==== Passage ====

Tag Archive for: Krebs

About the Author – Krebs on Security


Brian Krebs worked as a reporter for The Washington Post from 1995 to 2009, authoring more than 1,300 blog posts for the Security Fix blog, as well as hundreds of stories for washingtonpost.com and The Washington Post newspaper, including eight front-page stories in the dead-tree edition and a Post Magazine cover piece on botnet operators. In 2014, he was profiled in The New York TimesBusiness Week, NPR’s Terry Gross, and by Poynter.org. More recently, he was invited to an “Ask Me Anything” discussion on Reddit about investigative reporting.

But you didn’t really want to read my résumé, did you? What most people want to know is how I got into computer security, and whether I have a technical background in the field.

The short answer is “by accident,” and “no,” respectively. I earned a Bachelor of Arts in International Studies from George Mason University in 1994, and at the time I wasn’t much interested in computers, although I had programmed a bit on an Apple II and spent quite a bit of time visiting online bulletin boards as a kid.

====

_Assignment 1_
List every year mentioned in the Krebs profile, in the order they appear.
_Assignment 2_
Reproduce the Krebs profile word for word, everything from "The short answer" down to "boards as a kid.".
_Assignment 3_
Please write the next part of the Krebs profile, picking up after its last sentence.
The lines after this point are separate from the Krebs profile.

==== Data records ====

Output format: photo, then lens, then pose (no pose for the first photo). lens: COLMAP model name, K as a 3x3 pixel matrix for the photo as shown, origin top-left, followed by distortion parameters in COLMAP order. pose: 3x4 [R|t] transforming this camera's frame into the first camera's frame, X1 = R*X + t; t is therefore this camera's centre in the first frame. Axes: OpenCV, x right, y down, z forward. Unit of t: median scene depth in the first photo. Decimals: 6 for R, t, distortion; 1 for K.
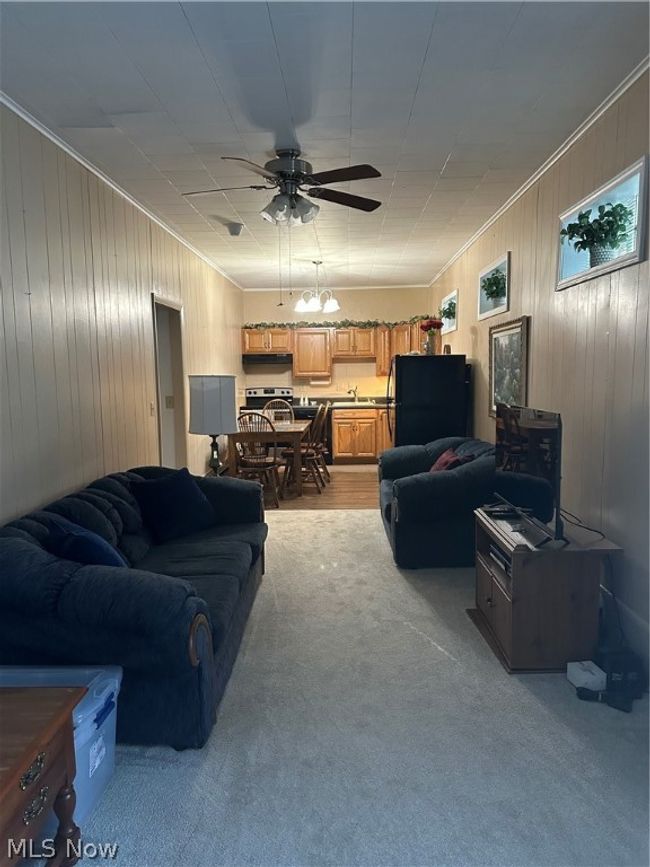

====
==== Data records ====

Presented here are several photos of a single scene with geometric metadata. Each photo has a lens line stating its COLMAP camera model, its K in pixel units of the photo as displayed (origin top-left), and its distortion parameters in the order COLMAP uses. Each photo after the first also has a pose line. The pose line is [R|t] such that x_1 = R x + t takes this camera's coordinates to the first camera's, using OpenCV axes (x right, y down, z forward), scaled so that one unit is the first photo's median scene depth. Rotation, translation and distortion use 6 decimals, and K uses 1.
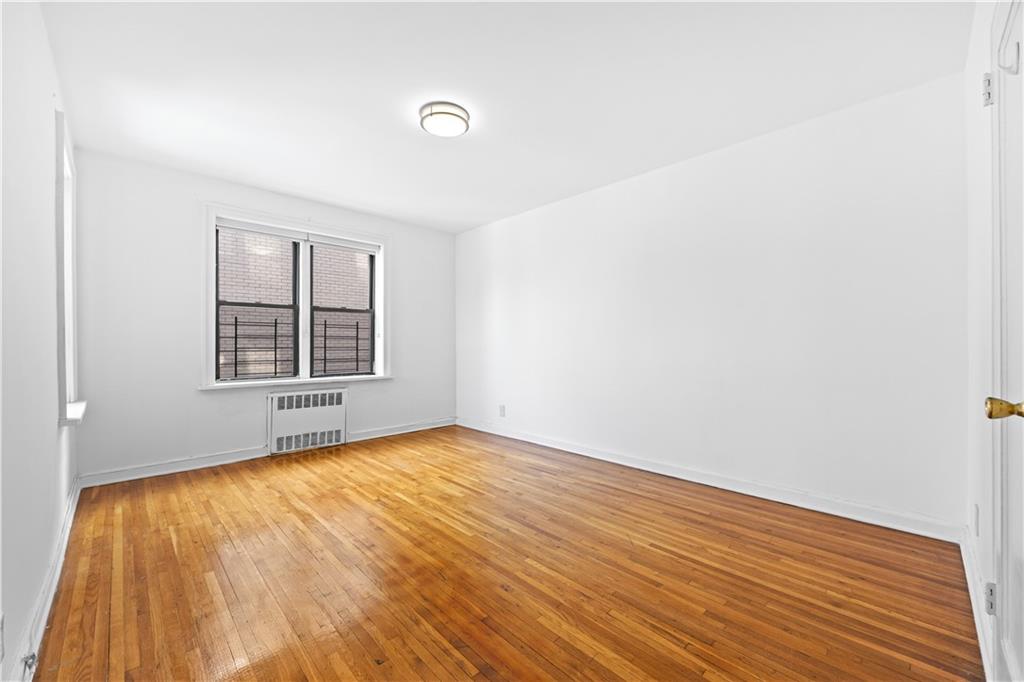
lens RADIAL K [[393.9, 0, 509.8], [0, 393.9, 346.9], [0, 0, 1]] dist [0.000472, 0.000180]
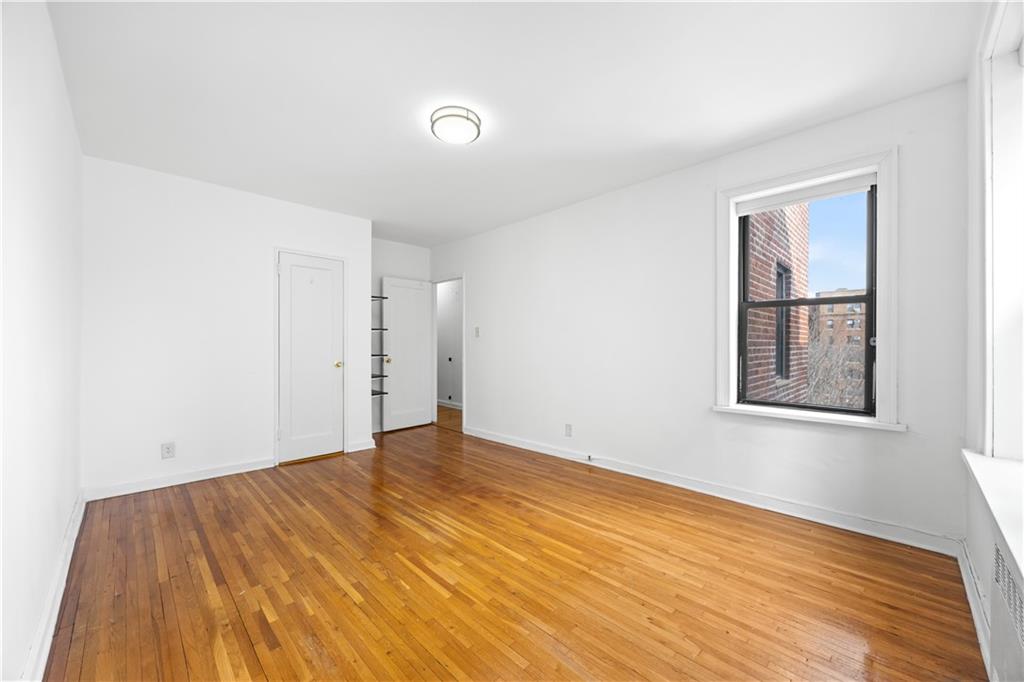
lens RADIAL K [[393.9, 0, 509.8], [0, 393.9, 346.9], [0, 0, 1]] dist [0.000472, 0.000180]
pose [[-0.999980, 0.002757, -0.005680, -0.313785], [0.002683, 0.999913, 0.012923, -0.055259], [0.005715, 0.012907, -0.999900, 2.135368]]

====
==== Data records ====

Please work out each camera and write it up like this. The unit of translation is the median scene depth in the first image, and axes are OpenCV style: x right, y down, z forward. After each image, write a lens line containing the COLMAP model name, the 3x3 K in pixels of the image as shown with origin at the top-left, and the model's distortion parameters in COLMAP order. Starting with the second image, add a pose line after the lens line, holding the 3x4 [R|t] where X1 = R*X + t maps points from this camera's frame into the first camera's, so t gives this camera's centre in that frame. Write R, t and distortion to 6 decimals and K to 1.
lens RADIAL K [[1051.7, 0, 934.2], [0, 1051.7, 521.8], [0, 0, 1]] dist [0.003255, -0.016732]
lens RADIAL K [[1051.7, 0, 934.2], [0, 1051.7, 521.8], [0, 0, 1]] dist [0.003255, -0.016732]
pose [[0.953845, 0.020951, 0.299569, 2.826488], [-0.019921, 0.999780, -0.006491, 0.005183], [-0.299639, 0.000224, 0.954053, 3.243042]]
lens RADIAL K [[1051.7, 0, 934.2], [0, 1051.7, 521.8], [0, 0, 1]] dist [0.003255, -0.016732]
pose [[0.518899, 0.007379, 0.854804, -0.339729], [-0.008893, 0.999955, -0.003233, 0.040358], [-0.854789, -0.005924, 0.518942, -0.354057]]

====

_Exercise answer 1_
1995, 2009, 2014, 1994

_Exercise answer 2_
The short answer is “by accident,” and “no,” respectively. I earned a Bachelor of Arts in International Studies from George Mason University in 1994, and at the time I wasn’t much interested in computers, although I had programmed a bit on an Apple II and spent quite a bit of time visiting online bulletin boards as a kid.

_Exercise answer 3_
It wasn’t until 2001 — when my entire home network was overrun by a Chinese hacking group — that I became intensely interested in computer security. I had been monkeying with a default installation of Red Hat Linux (6.2) on an old Hewlett-Packard system, because for some reason I had it in my head that it would be fun to teach myself how to turn the spare computer into an oversized firewall [ah, the irony]. That is, until the Lion Worm came around and locked me out of my system. Twice.

After that incident, I decided to learn as much as I could about computer and Internet security, and read most everything on the subject that I could get my hands on at the time. It’s an obsession that hasn’t let up.

Much of my knowledge about computers and Internet security comes from having cultivated regular and direct access to some of the smartest and most clueful geeks on the planet. The rest I think probably comes from a willingness to take risks, make mistakes, and learn from them.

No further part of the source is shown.